### Problem to solve
Replace each "Szőke" in the items below with "Szoke", keeping all other text the same.

[Records from a data collection]
* * * * * * *

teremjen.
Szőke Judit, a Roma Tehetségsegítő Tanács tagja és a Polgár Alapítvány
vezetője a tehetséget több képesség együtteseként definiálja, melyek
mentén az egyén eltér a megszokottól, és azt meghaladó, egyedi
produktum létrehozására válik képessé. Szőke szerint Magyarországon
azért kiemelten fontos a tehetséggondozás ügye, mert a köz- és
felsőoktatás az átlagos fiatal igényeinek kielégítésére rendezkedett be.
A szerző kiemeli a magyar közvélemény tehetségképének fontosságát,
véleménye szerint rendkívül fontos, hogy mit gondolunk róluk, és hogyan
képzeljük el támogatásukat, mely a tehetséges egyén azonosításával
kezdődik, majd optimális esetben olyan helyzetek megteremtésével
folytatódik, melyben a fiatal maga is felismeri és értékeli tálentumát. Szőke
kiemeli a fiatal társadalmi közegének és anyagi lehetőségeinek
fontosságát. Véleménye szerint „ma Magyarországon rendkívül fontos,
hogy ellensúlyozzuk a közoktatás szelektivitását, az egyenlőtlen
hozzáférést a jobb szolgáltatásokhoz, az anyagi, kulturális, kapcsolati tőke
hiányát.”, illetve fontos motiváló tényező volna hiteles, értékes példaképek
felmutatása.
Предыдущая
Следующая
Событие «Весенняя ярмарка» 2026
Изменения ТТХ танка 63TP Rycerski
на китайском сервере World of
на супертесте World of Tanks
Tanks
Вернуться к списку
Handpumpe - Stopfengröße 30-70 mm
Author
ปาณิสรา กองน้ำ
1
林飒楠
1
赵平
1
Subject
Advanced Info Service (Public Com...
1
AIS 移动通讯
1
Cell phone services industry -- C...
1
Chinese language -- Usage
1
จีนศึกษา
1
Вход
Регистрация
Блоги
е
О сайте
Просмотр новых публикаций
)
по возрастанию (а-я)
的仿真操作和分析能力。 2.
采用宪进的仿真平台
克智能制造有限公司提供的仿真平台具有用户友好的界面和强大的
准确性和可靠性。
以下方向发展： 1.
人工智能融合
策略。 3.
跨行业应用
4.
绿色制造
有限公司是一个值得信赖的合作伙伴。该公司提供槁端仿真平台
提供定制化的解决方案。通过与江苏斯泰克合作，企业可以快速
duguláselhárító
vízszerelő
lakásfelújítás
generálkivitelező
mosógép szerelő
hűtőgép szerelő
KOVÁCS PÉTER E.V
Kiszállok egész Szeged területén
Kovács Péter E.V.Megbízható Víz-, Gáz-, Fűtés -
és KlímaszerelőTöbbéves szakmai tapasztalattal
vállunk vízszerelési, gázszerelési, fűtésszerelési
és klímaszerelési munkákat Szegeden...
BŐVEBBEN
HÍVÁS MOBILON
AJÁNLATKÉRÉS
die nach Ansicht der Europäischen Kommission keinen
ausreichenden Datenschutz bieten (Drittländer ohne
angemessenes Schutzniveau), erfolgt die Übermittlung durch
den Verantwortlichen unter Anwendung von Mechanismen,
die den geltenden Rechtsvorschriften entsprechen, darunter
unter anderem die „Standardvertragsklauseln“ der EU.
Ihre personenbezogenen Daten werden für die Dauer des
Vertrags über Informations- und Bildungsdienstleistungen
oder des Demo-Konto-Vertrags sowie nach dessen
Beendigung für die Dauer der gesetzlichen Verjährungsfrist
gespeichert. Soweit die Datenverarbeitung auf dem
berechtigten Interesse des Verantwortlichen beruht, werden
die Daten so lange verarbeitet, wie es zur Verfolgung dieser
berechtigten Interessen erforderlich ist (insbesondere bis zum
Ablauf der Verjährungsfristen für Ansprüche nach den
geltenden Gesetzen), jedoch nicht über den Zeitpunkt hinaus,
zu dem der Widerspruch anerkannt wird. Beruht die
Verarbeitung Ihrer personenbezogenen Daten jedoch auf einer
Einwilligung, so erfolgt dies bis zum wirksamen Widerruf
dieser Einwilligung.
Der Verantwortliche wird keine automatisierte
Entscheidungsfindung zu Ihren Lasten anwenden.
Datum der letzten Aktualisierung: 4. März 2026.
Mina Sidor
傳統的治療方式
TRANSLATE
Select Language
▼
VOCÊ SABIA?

* * * * * * *

### Solved exercise
teremjen.
Szoke Judit, a Roma Tehetségsegítő Tanács tagja és a Polgár Alapítvány
vezetője a tehetséget több képesség együtteseként definiálja, melyek
mentén az egyén eltér a megszokottól, és azt meghaladó, egyedi
produktum létrehozására válik képessé. Szoke szerint Magyarországon
azért kiemelten fontos a tehetséggondozás ügye, mert a köz- és
felsőoktatás az átlagos fiatal igényeinek kielégítésére rendezkedett be.
A szerző kiemeli a magyar közvélemény tehetségképének fontosságát,
véleménye szerint rendkívül fontos, hogy mit gondolunk róluk, és hogyan
képzeljük el támogatásukat, mely a tehetséges egyén azonosításával
kezdődik, majd optimális esetben olyan helyzetek megteremtésével
folytatódik, melyben a fiatal maga is felismeri és értékeli tálentumát. Szoke
kiemeli a fiatal társadalmi közegének és anyagi lehetőségeinek
fontosságát. Véleménye szerint „ma Magyarországon rendkívül fontos,
hogy ellensúlyozzuk a közoktatás szelektivitását, az egyenlőtlen
hozzáférést a jobb szolgáltatásokhoz, az anyagi, kulturális, kapcsolati tőke
hiányát.”, illetve fontos motiváló tényező volna hiteles, értékes példaképek
felmutatása.
Предыдущая
Следующая
Событие «Весенняя ярмарка» 2026
Изменения ТТХ танка 63TP Rycerski
на китайском сервере World of
на супертесте World of Tanks
Tanks
Вернуться к списку
Handpumpe - Stopfengröße 30-70 mm
Author
ปาณิสรา กองน้ำ
1
林飒楠
1
赵平
1
Subject
Advanced Info Service (Public Com...
1
AIS 移动通讯
1
Cell phone services industry -- C...
1
Chinese language -- Usage
1
จีนศึกษา
1
Вход
Регистрация
Блоги
е
О сайте
Просмотр новых публикаций
)
по возрастанию (а-я)
的仿真操作和分析能力。 2.
采用宪进的仿真平台
克智能制造有限公司提供的仿真平台具有用户友好的界面和强大的
准确性和可靠性。
以下方向发展： 1.
人工智能融合
策略。 3.
跨行业应用
4.
绿色制造
有限公司是一个值得信赖的合作伙伴。该公司提供槁端仿真平台
提供定制化的解决方案。通过与江苏斯泰克合作，企业可以快速
duguláselhárító
vízszerelő
lakásfelújítás
generálkivitelező
mosógép szerelő
hűtőgép szerelő
KOVÁCS PÉTER E.V
Kiszállok egész Szeged területén
Kovács Péter E.V.Megbízható Víz-, Gáz-, Fűtés -
és KlímaszerelőTöbbéves szakmai tapasztalattal
vállunk vízszerelési, gázszerelési, fűtésszerelési
és klímaszerelési munkákat Szegeden...
BŐVEBBEN
HÍVÁS MOBILON
AJÁNLATKÉRÉS
die nach Ansicht der Europäischen Kommission keinen
ausreichenden Datenschutz bieten (Drittländer ohne
angemessenes Schutzniveau), erfolgt die Übermittlung durch
den Verantwortlichen unter Anwendung von Mechanismen,
die den geltenden Rechtsvorschriften entsprechen, darunter
unter anderem die „Standardvertragsklauseln“ der EU.
Ihre personenbezogenen Daten werden für die Dauer des
Vertrags über Informations- und Bildungsdienstleistungen
oder des Demo-Konto-Vertrags sowie nach dessen
Beendigung für die Dauer der gesetzlichen Verjährungsfrist
gespeichert. Soweit die Datenverarbeitung auf dem
berechtigten Interesse des Verantwortlichen beruht, werden
die Daten so lange verarbeitet, wie es zur Verfolgung dieser
berechtigten Interessen erforderlich ist (insbesondere bis zum
Ablauf der Verjährungsfristen für Ansprüche nach den
geltenden Gesetzen), jedoch nicht über den Zeitpunkt hinaus,
zu dem der Widerspruch anerkannt wird. Beruht die
Verarbeitung Ihrer personenbezogenen Daten jedoch auf einer
Einwilligung, so erfolgt dies bis zum wirksamen Widerruf
dieser Einwilligung.
Der Verantwortliche wird keine automatisierte
Entscheidungsfindung zu Ihren Lasten anwenden.
Datum der letzten Aktualisierung: 4. März 2026.
Mina Sidor
傳統的治療方式
TRANSLATE
Select Language
▼
VOCÊ SABIA?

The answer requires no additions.